* [What is needed]: Can you write out every row below word for word, leaving out the pictures?

* [Source data]:

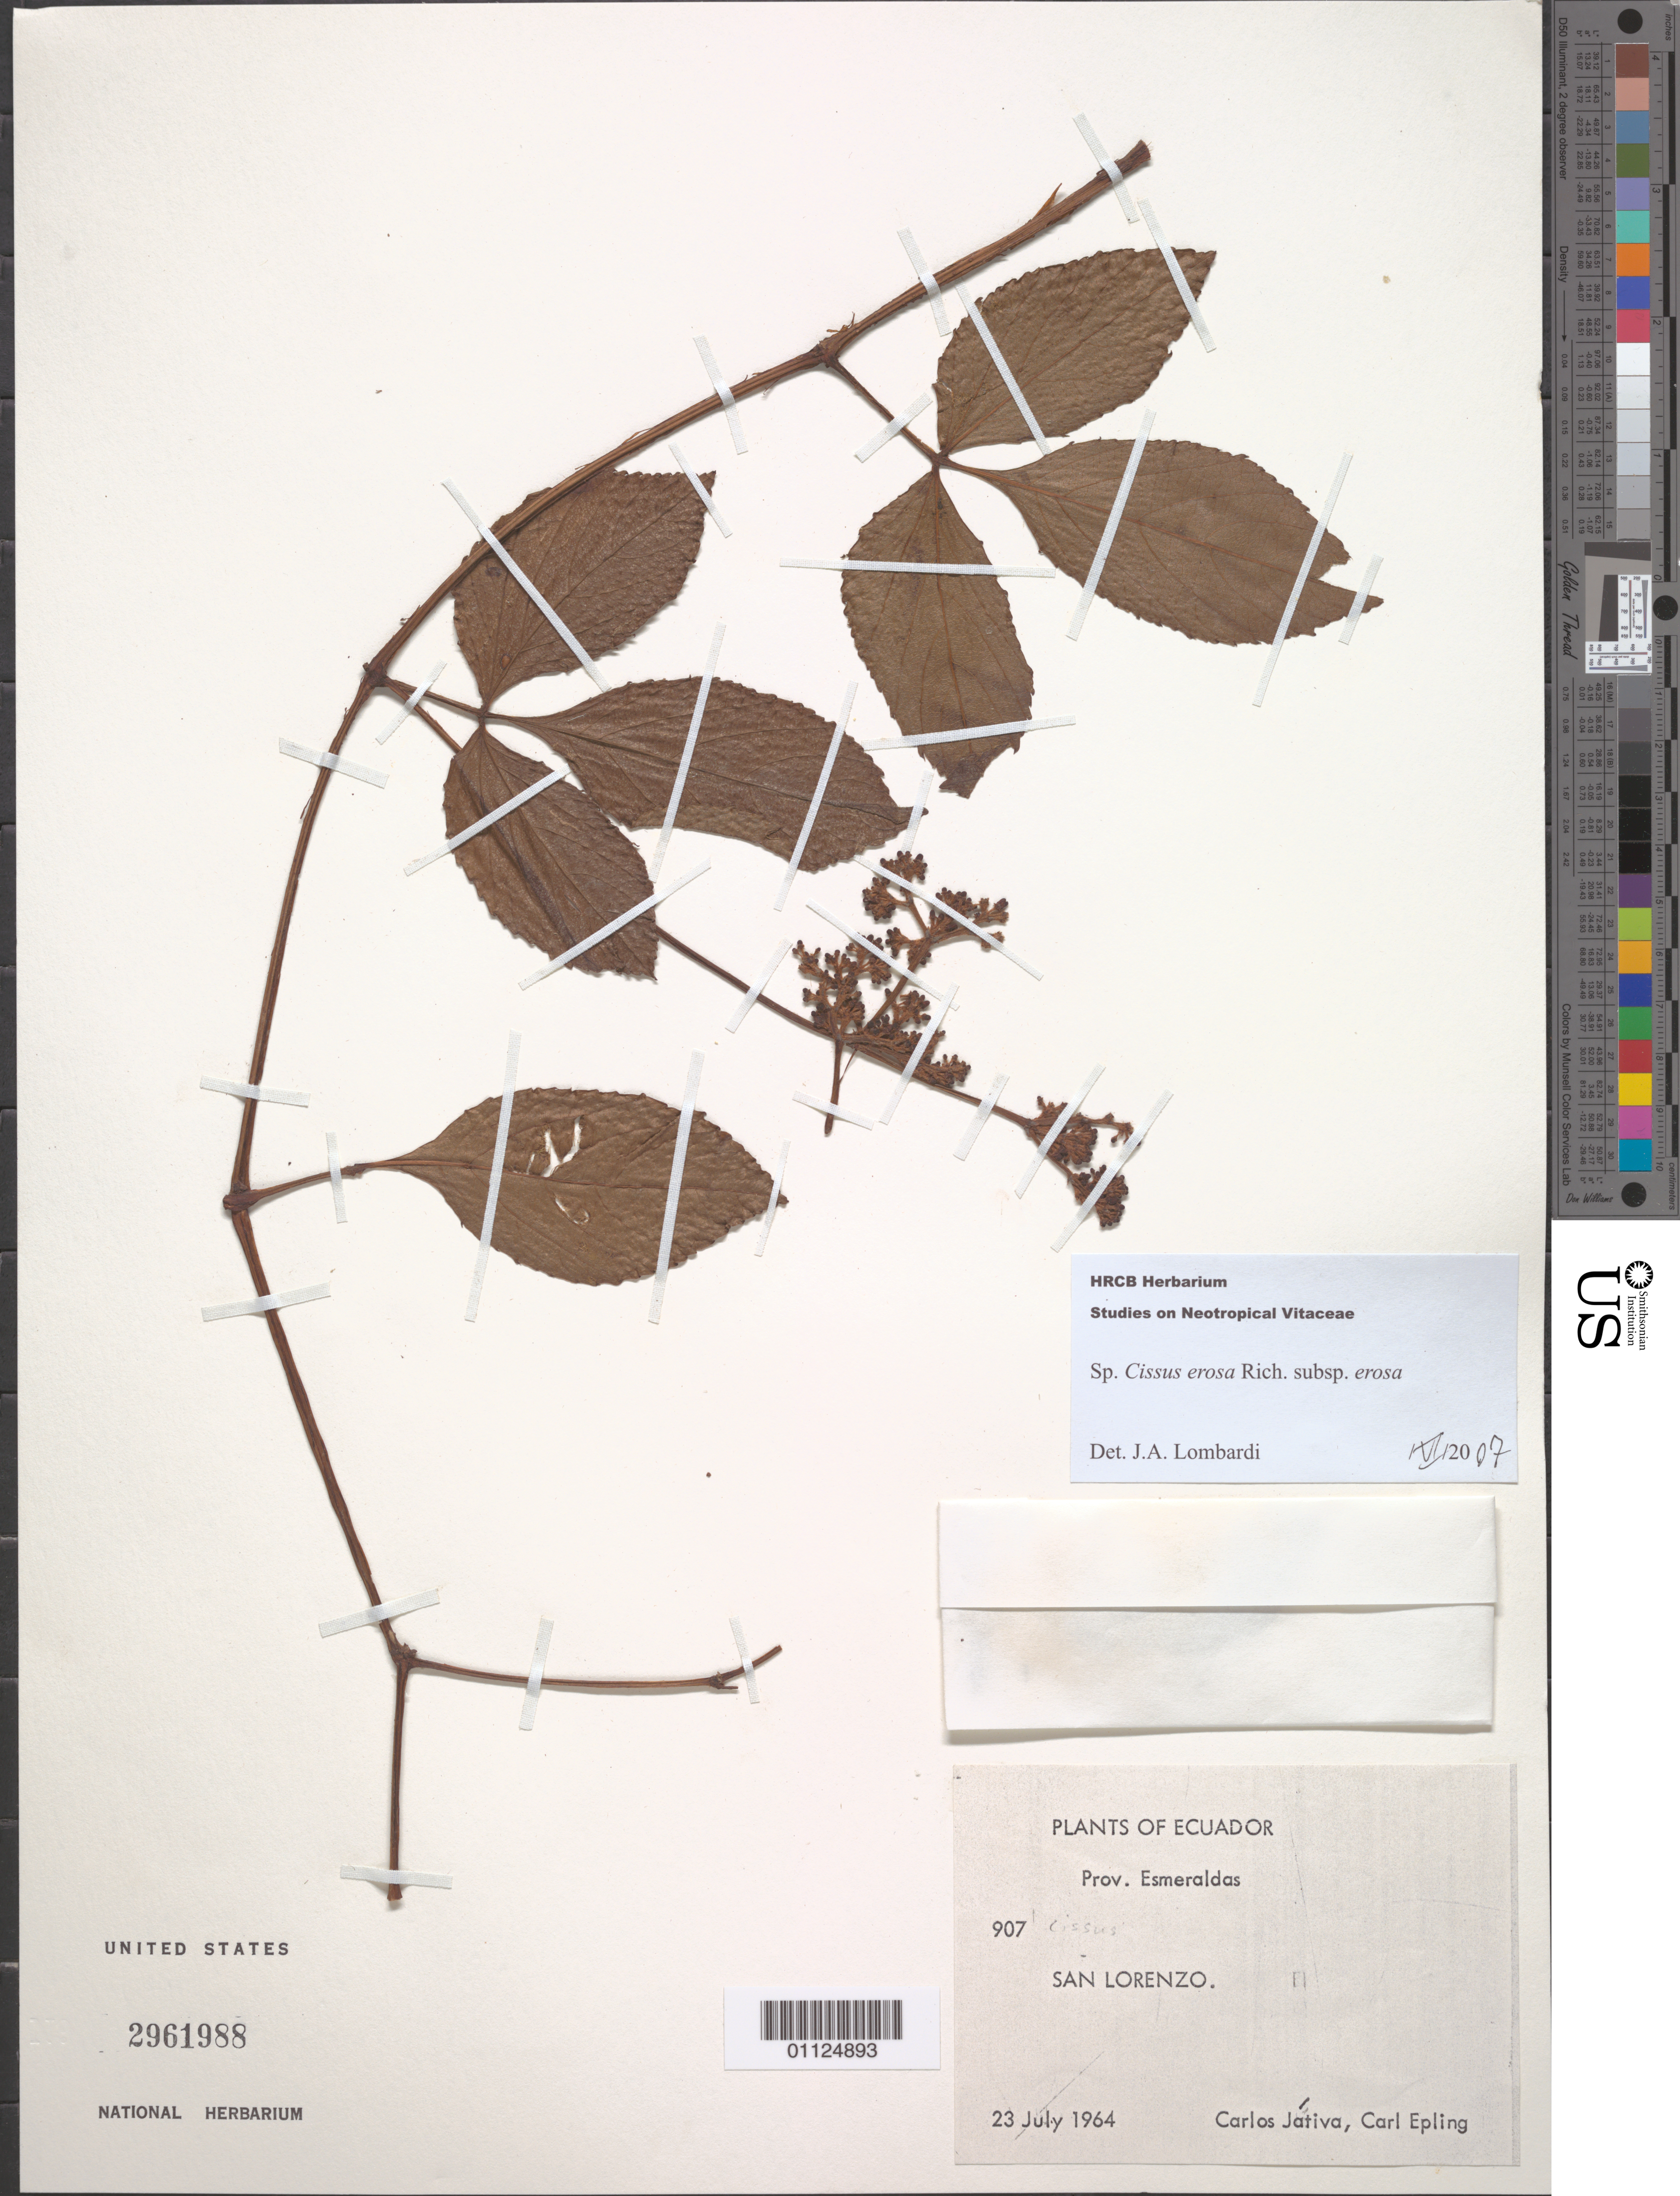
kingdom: Plantae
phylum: Tracheophyta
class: Magnoliopsida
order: Vitales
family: Vitaceae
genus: Cissus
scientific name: Cissus erosa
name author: Rich.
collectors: C. D. Játiva & C. C. Epling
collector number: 907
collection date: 1964-07-23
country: Ecuador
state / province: Esmeraldas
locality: San Lorenzo.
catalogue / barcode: US 2961988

* [Correct result]:
kingdom: Plantae
phylum: Tracheophyta
class: Magnoliopsida
order: Vitales
family: Vitaceae
genus: Cissus
scientific name: Cissus erosa
name author: Rich.
collectors: C. D. Játiva & C. C. Epling
collector number: 907
collection date: 1964-07-23
country: Ecuador
state / province: Esmeraldas
locality: San Lorenzo.
catalogue / barcode: US 2961988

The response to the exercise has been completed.